▶ Excerpted data
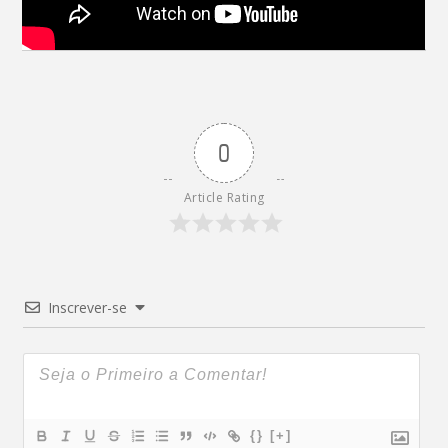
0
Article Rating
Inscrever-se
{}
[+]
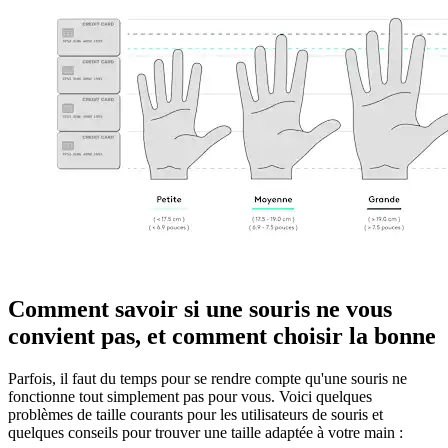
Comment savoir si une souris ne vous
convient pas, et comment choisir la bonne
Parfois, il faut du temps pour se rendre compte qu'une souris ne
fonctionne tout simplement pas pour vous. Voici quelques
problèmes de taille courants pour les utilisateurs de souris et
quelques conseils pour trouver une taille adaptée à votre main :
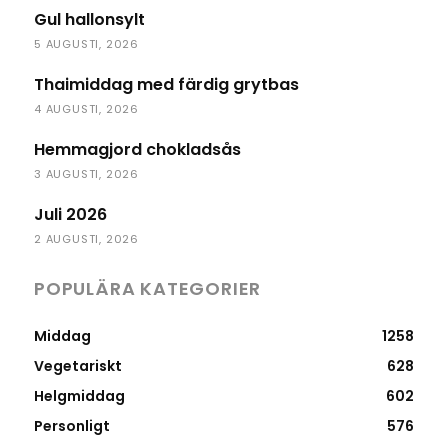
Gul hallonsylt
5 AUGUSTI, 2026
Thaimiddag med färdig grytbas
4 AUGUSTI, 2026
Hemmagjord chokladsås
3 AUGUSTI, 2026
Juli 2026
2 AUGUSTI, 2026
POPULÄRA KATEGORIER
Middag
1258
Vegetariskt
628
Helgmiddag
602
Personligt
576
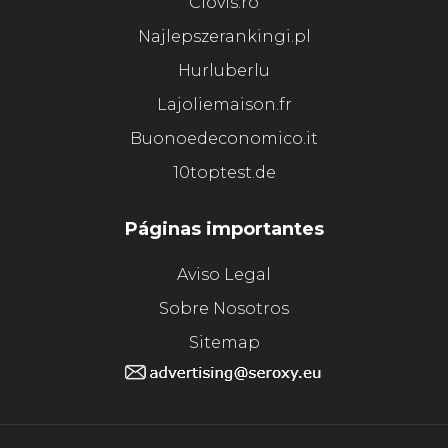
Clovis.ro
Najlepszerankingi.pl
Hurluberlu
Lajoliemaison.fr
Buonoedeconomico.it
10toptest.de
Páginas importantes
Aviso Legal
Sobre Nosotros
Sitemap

▶ Task goal
Reproduce, word for word and line for line, the text of every entry above. Leave out the pictures.

▶ Response below
0
Article Rating
Inscrever-se
{}
[+]
Comment savoir si une souris ne vous
convient pas, et comment choisir la bonne
Parfois, il faut du temps pour se rendre compte qu'une souris ne
fonctionne tout simplement pas pour vous. Voici quelques
problèmes de taille courants pour les utilisateurs de souris et
quelques conseils pour trouver une taille adaptée à votre main :
Gul hallonsylt
5 AUGUSTI, 2026
Thaimiddag med färdig grytbas
4 AUGUSTI, 2026
Hemmagjord chokladsås
3 AUGUSTI, 2026
Juli 2026
2 AUGUSTI, 2026
POPULÄRA KATEGORIER
Middag
1258
Vegetariskt
628
Helgmiddag
602
Personligt
576
Clovis.ro
Najlepszerankingi.pl
Hurluberlu
Lajoliemaison.fr
Buonoedeconomico.it
10toptest.de
Páginas importantes
Aviso Legal
Sobre Nosotros
Sitemap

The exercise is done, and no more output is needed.